In a recent post of hers Chandra Clarke, who has been dealing with citizen science for a very long time, since it wasn’t a real movement yet, observes the last years’ sharp increase of mainstream interest in citizen science.
«Where it was once just the province of a smaller group of hardcore geeks – she writes – it now seems like everyone is talking about citizen science. Anecdotally, I’ve been interviewed by a fairly wide range of media outlets, everything from CBC Radio to Woman’s World. On the hard data side, this screen shot of the Google Trends entry on citizen science bears this out:
More and more citizen science projects emerge, showing a more and more impressive variety of topics and types (so «now you can do everything from raising Monarch butterflies to being a paleontologist in your kitchen») and citizen science is merging with other movements, such as open source, participatory civics, activism, maker spaces, crowdfunding and «it’s increasingly hard to see where one movement begins and another ends».
Clarke’s mention Pybossa, open source software allowing users to create their own citizen science projects, and the Open Space Agency, aimed at developing a network of DIY (Do It Yourself) makers with engineering and building skills able to contribute to space exploration. And further Skywarn, a network of trained severe weather spotters, or Safecast, “global sensor network for collecting and sharing radiation measurements to empower people with data about their environments”.
She notes the increasing number of citizen science games (like EteRNA and Reverse the Odds) and refers to citizen science apps, which have «opened up a whole new frontier in citizen science».
Sound Around You, for example, is developed by researchers who intend to learn more about sonic influences on human psyche: people around the world are invited to use their smartphones to record clips from different sound environments, to upload them to a map and describe how those sounds make them feel. Loss of the Night is designed instead to measure light pollution.
In this regard, Chandra observes: «I think we’ve only just barely scratched the surface of what’s possible with current mobile technology. The average smart phone now comes with an accelerometer, a camera, a video camera, a magnetometer, an ambient light detector, GPS and, obviously, a speaker and a microphone, all as standard equipment.
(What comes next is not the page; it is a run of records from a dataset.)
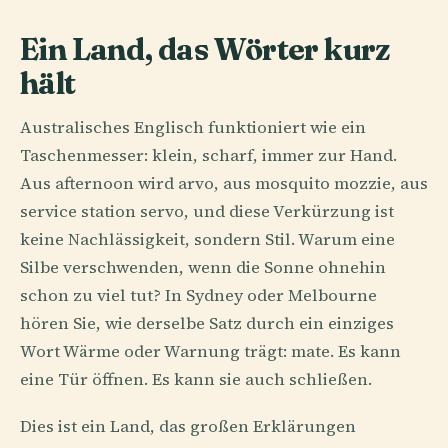
Ein Land, das Wörter kurz
hält
Australisches Englisch funktioniert wie ein
Taschenmesser: klein, scharf, immer zur Hand.
Aus afternoon wird arvo, aus mosquito mozzie, aus
service station servo, und diese Verkürzung ist
keine Nachlässigkeit, sondern Stil. Warum eine
Silbe verschwenden, wenn die Sonne ohnehin
schon zu viel tut? In Sydney oder Melbourne
hören Sie, wie derselbe Satz durch ein einziges
Wort Wärme oder Warnung trägt: mate. Es kann
eine Tür öffnen. Es kann sie auch schließen.
Dies ist ein Land, das großen Erklärungen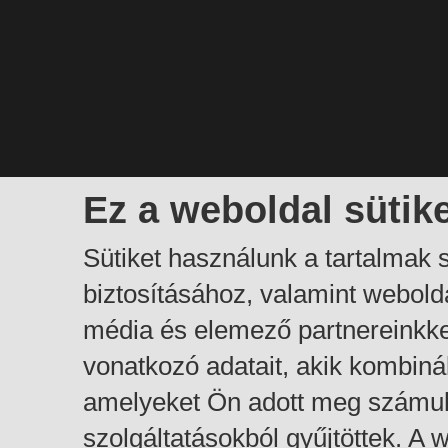
Ez a weboldal sütik
Sütiket használunk a tartalmak
biztosításához, valamint webol
média és elemező partnereinkk
vonatkozó adatait, akik kombiná
amelyeket Ön adott meg számuk
szolgáltatásokból gyűjtöttek. A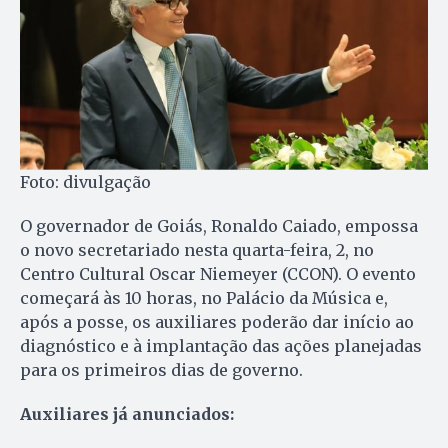
Foto: divulgação
O governador de Goiás, Ronaldo Caiado, empossa
o novo secretariado nesta quarta-feira, 2, no
Centro Cultural Oscar Niemeyer (CCON). O evento
começará às 10 horas, no Palácio da Música e,
após a posse, os auxiliares poderão dar início ao
diagnóstico e à implantação das ações planejadas
para os primeiros dias de governo.
Auxiliares já anunciados: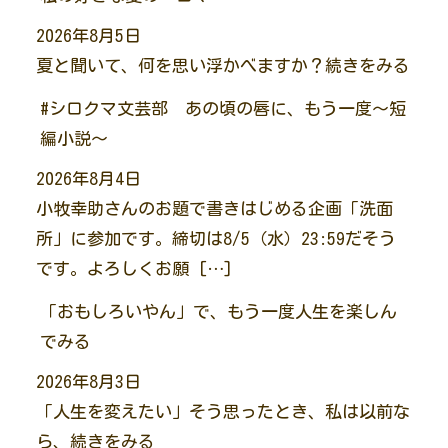
2026年8月5日
夏と聞いて、何を思い浮かべますか？続きをみる
#シロクマ文芸部 あの頃の唇に、もう一度～短
編小説～
2026年8月4日
小牧幸助さんのお題で書きはじめる企画「洗面
所」に参加です。締切は8/5（水）23:59だそう
です。よろしくお願 […]
「おもしろいやん」で、もう一度人生を楽しん
でみる
2026年8月3日
「人生を変えたい」そう思ったとき、私は以前な
ら、続きをみる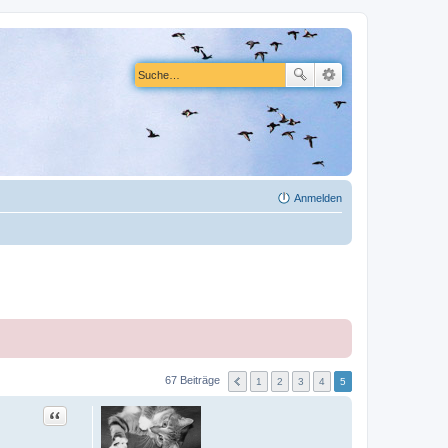
Anmelden
67 Beiträge
1
2
3
4
5
Zitat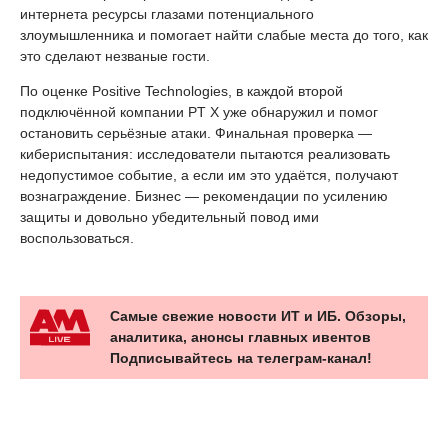
интернета ресурсы глазами потенциального
злоумышленника и помогает найти слабые места до того, как
это сделают незваные гости.
По оценке Positive Technologies, в каждой второй
подключённой компании PT X уже обнаружил и помог
остановить серьёзные атаки. Финальная проверка —
кибериспытания: исследователи пытаются реализовать
недопустимое событие, а если им это удаётся, получают
вознаграждение. Бизнес — рекомендации по усилению
защиты и довольно убедительный повод ими
воспользоваться.
Самые свежие новости ИТ и ИБ. Обзоры,
аналитика, анонсы главных ивентов
Подписывайтесь на телеграм-канал!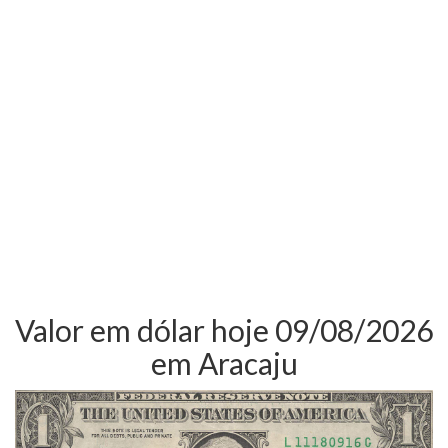
Valor em dólar hoje 09/08/2026
em Aracaju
Considering how creative people are getting with simple GoPro cameras and their special mounts or cameras attached to drones just for fun, there’s clearly a lot of scope for some much more interesting citizen science apps than what we’re currently doing».
And what about Internet of Things? Sensors are cheaper and cheaper, the Internet more and more widespread. The average citizen «will soon be able to measure and track pretty much anything».
«Anyone will be able to deploy sensors and this will in turn generate huge amounts of highly granular data. Indeed, most of us will deploy sensors, even if not entirely deliberately, because they’re going to be embedded in the products we use».
In some ways – she concludes – we’re just beginning to build a massive nervous system for ourselves and our planet and it’s going to teach us all sorts of amazing things. We don’t yet know what we don’t know.